L’addio di Montezemolo cambierà la Formula uno – La Formula uno, dunque, si appresta a salutare un’altra figura importante della sua storia. Un uomo elegante e sportivo. Di quelli di cui l’attività agonistica dei nostri giorni ha sempre bisogno. Per questo la fine del rapporto di lavoro tra Montezemolo e la Ferrari è un profondo cambiamento, anche per tutto il mondo dei motori.
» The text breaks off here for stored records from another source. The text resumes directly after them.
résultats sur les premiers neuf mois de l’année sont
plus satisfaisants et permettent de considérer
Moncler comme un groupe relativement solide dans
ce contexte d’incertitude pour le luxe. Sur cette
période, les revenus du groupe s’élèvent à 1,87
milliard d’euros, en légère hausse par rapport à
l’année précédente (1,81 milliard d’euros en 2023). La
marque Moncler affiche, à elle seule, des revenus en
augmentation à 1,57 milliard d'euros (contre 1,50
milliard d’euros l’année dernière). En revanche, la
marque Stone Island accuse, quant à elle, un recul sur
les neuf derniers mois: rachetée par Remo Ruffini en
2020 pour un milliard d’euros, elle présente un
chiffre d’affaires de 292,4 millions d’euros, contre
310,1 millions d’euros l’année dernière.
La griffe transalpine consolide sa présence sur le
Le continue innovazioni tecniche, che spesso corrono più veloce del comune pensiero umano, hanno disumanizzato questo sport. L’hanno reso più lontano dal pubblico, meno appassionante e ipertecnologico. La Formula uno è vittima di se stessa e non aiuterà il cambio al vertice della Ferrari, perché Montezemolo rappresenta quel senso sportivo e romantico sempre meno presente in un contesto del genere. E’ come se la Formula uno si trovasse, ormai da qualche anno, in uno stato di rianimazione. Quello, guarda caso, in cui ha vissuto Michael Schumacher per diverso tempo. L’ultimo grande campione in grado di far emozionare e scaldare il cuore di tifosi e appassionati.
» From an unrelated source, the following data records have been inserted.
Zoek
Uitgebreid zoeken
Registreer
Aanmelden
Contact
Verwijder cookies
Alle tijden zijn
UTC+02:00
La Ferrari al vertice di un rinnovato Made in Italy – Oggi, però, Schumi torna a casa. Inizia il processo riabilitativo, mentre la Formula uno continua a vivere nel limbo della rianimazione. Non fa alcun passo in avanti, a differenza del pluricampione tedesco, semmai ne compie diversi indietro. Le giacche, la correttezza e il ciuffo di Montezemolo mancheranno a tutto l’ambiente, che dovrà abituarsi ai maglioncini un po’ tristi di Sergio Marchionne. Al di là del gusto estetico, la Ferrari va incontro a un’altra rivoluzione. Quella, per il rinnovato gruppo Fiat, più importante. Il sogno è mettere in piedi una nuova idea del Made in Italy di cui la Ferrari sarebbe il perno e la calamita, in grado di catalizzare un processo di riorganizzazione di quanto di meglio abbia prodotto il capitalismo manifatturiero italiano. Per adesso sono soltanto ipotesi, ma l’idea dei quadri dirigenziali della Fiat è chiara e così sport ed economia sono pronte a mischiarsi, a unirsi per rilanciare la linea italiana del lusso.